Policy

“We flee from one evil only to fall into another.”

By Afaf Aniba

I will address the issue from two angles: a political one and an economic one. What I have observed for more than ten years now, on the political level, is that the popular anger in countries such as Tunisia, Egypt, Yemen, Syria, Libya, and Sudan pushed both the people and the elites to seek liberation from the evils of corruption and tyranny—only to fall into something worse. How did we reach this point?

Quite simply, those who expressed their anger did so in a spontaneous, emotional, and unplanned manner, without preparing for the “day after,” and without implementing any project to unify the word, close ranks, and agree on a minimum set of common denominators. The result: in Tunisia, the people have grown weary of the democracy of powerful factions; in Egypt, a president who ventured to run at the wrong time was not given a chance; and in Syria, armed groups that know little about the civilian administration of a country like Syria ended up dominating the scene.

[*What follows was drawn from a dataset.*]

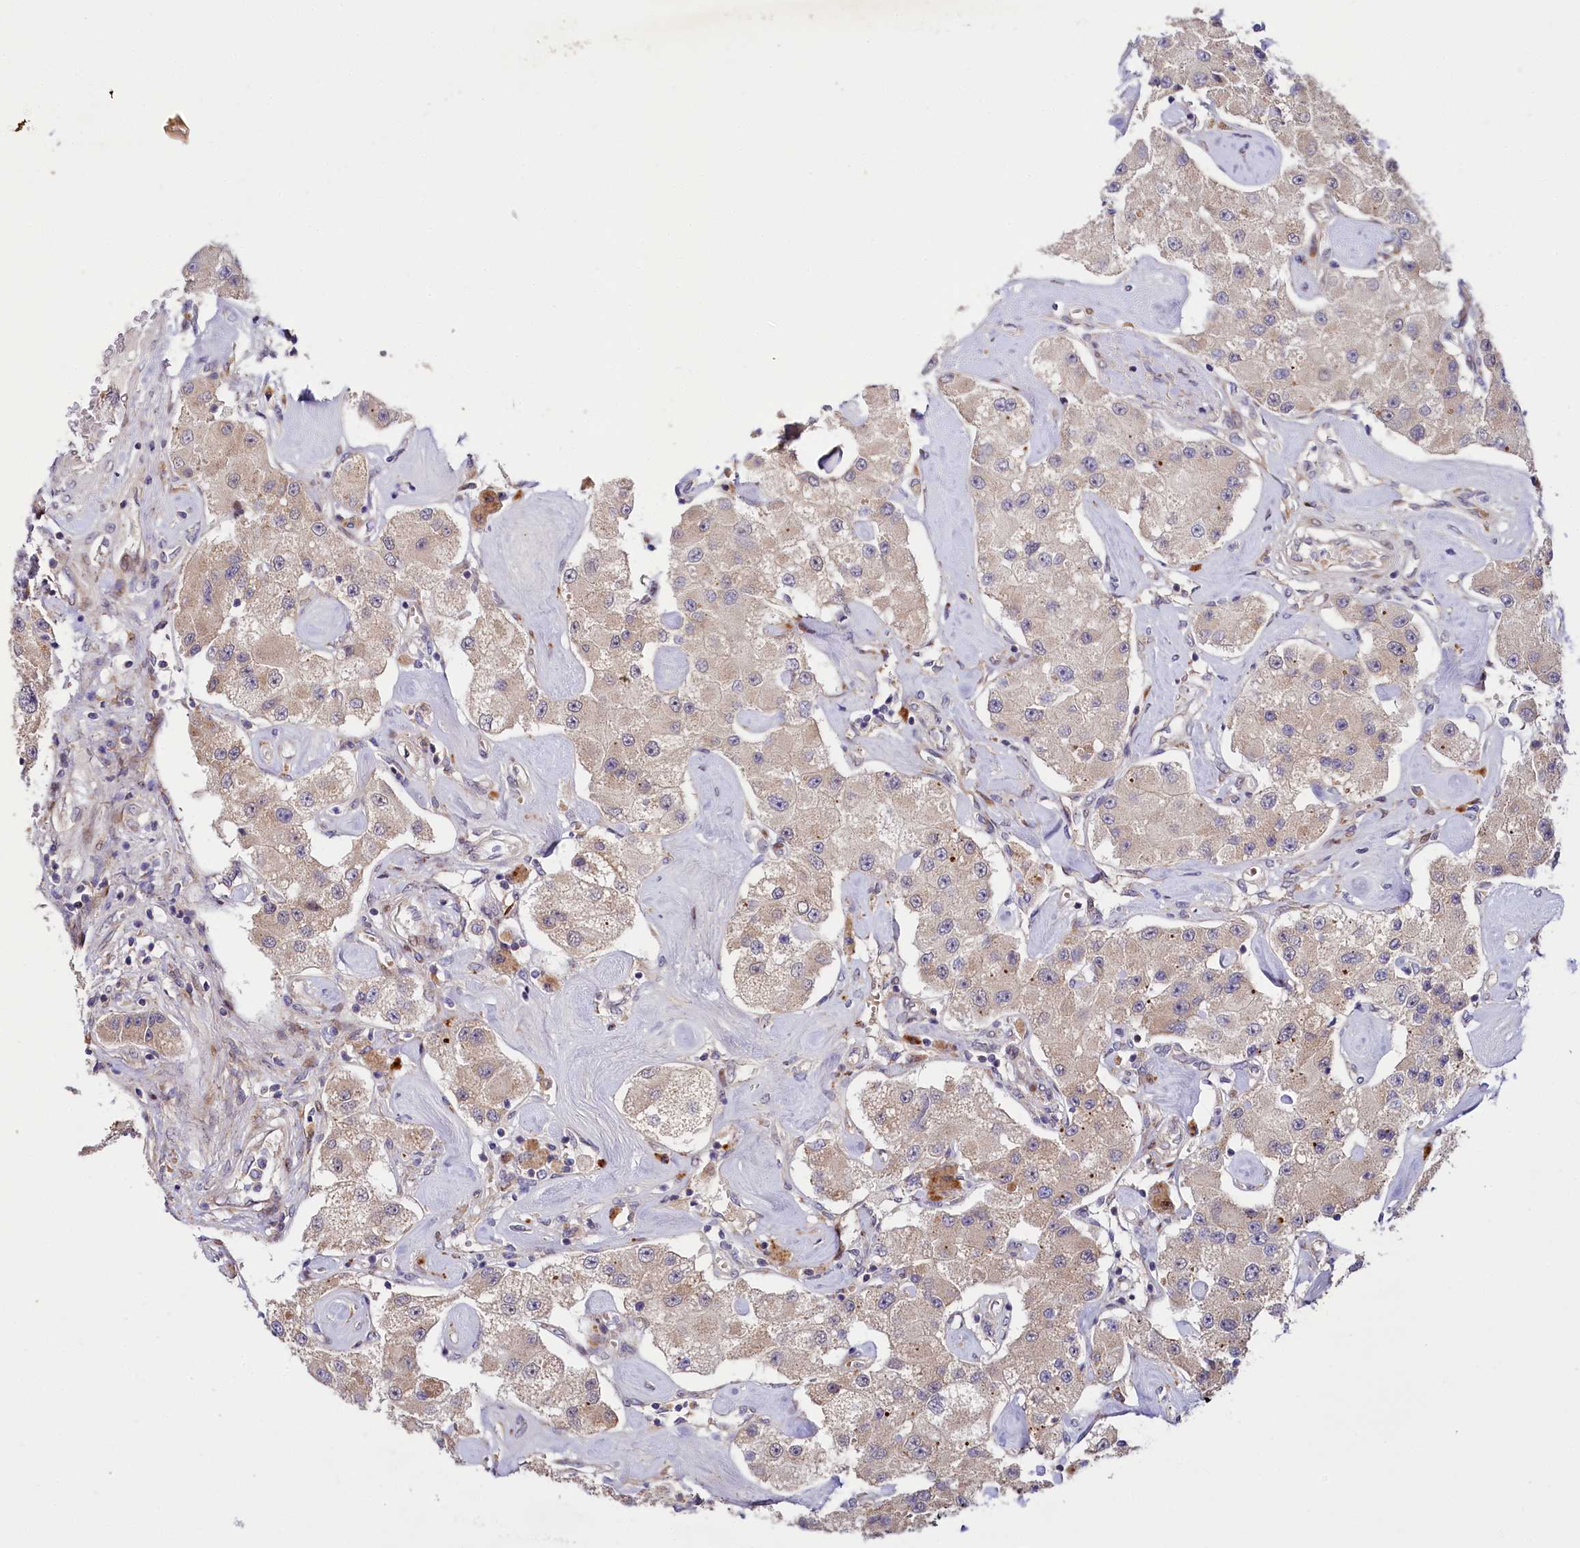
{"staining": {"intensity": "weak", "quantity": "25%-75%", "location": "cytoplasmic/membranous"}, "tissue": "carcinoid", "cell_type": "Tumor cells", "image_type": "cancer", "snomed": [{"axis": "morphology", "description": "Carcinoid, malignant, NOS"}, {"axis": "topography", "description": "Pancreas"}], "caption": "Protein expression analysis of human malignant carcinoid reveals weak cytoplasmic/membranous positivity in about 25%-75% of tumor cells.", "gene": "PDZRN3", "patient": {"sex": "male", "age": 41}}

The problem of Muslims today is that border fragmentation has deepened their divisions, and that the widening class gap between the masses and the elites—along with their adoption of ideologies alien to Islam—has divided more than it has benefited.

This is on the political level. As for the economic level, the regimes that regained power through counter-revolutions relied on the economic sphere to silence the angry and the discontented. Unfortunately, they resorted to economic development aligned with Western agendas that do not match the geographic, historical, or cultural particularities of the Arab-Islamic world. I do not understand, for example, why they turn to extremely costly hydrogen energy instead of relying on a natural resource and a clean energy source such as solar energy. And why adopt the model of “small enterprises,” which is purely Western, when we have not replicated their economic-rise experience; what works for them does not work for us.

Even the notion of “social entrepreneurship,” which imposes on women the obligation to be economically productive members of society, ignores their vital and decisive role within the family—and how they are, in fact, productive by fulfilling their roles as mothers, wives, and daughters. And why exploit minerals such as iron through costly extraction and transport projects instead of marketing knowledge-based wealth that relies on intellect and creativity more than raw materials? And why the preoccupation with bringing in Western partners whose sole concern is preserving their inventions and civilizational superiority, instead of pursuing local economic solutions rooted in our own particularity?

Questions that remain without answers.